We should look at the little victories. At least after nearly two decades, ads on ESPN during a Women's Basketball game aren't just feminine hygiene products anymore.
Also Geno's suggestions about how to make the Women's game more exciting, like lowering the net, half court timer, reduced shot clock may improve the games popularity. Game purists hate some of the ideas but Geno does have a point. But hyping a national playoff game between two power houses to get people to tune in only to have the first half being a miss/turnover fest doesn't do the Women's game any favors in building an audience beyond fans of the teams involved.
But the real problem is still the dreaded parity. Great we've gone from 5 power house programs in the 90s to what, 10 now, out of over 300 teams. That the first interesting round of games where upsets are likely to occur are the regional finals. While the Men's teams have achieved parity partially by having their star players constantly leave for the NBA, which we don't want to start happening in the Women's game, most colleges only provide lip service to their Women's program.
Sadly college sports is now all about the TV money.
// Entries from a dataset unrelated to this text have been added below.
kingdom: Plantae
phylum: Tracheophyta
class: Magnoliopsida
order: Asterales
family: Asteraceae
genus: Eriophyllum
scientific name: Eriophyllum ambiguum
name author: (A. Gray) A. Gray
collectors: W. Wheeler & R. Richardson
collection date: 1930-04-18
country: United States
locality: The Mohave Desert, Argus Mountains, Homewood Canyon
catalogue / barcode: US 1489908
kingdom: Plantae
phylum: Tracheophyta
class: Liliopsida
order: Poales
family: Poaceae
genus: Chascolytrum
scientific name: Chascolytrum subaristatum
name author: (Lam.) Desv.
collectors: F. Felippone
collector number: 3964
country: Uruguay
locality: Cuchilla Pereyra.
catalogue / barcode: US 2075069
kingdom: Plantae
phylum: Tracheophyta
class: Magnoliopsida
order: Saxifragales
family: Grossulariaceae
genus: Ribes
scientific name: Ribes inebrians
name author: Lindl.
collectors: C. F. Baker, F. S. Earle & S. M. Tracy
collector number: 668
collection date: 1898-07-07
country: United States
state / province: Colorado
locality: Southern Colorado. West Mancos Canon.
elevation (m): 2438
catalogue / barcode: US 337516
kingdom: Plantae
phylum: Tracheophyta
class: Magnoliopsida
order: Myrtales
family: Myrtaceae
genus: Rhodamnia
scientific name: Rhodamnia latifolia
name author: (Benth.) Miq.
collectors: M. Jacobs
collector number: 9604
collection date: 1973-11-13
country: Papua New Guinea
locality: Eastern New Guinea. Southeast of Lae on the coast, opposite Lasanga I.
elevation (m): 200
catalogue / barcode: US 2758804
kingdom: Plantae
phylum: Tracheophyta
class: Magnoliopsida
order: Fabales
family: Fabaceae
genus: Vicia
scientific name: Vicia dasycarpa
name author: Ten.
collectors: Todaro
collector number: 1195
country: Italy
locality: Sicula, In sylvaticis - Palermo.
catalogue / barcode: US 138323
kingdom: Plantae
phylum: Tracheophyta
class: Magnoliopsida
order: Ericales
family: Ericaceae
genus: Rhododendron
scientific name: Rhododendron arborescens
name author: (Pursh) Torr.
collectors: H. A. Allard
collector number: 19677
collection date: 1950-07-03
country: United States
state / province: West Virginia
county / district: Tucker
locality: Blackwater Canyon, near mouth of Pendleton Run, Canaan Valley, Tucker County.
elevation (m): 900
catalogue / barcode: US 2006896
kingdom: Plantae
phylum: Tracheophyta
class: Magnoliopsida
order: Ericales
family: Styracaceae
Period. Big East disintegrated because teams chased the TV football money. There's the chicken and the egg problem with TV money for basketball, especially Women's teams. If you don't have a powerhouse, you can't get the money but without the money you can't create a powerhouse. UConn Women was lucky that the Men's team had a serious following, it allowed Gampel to be built and they piggybacked on that. It also doesn't hurt to hire a coach with the vision, market savvy and salesmanship of Geno.
So yes it's sad that a 4th tier bowl game prevents the #1 vs #2 Women's game from being shown nationally on a channel nearly every cable home gets but football money still trumps Women's basketball money.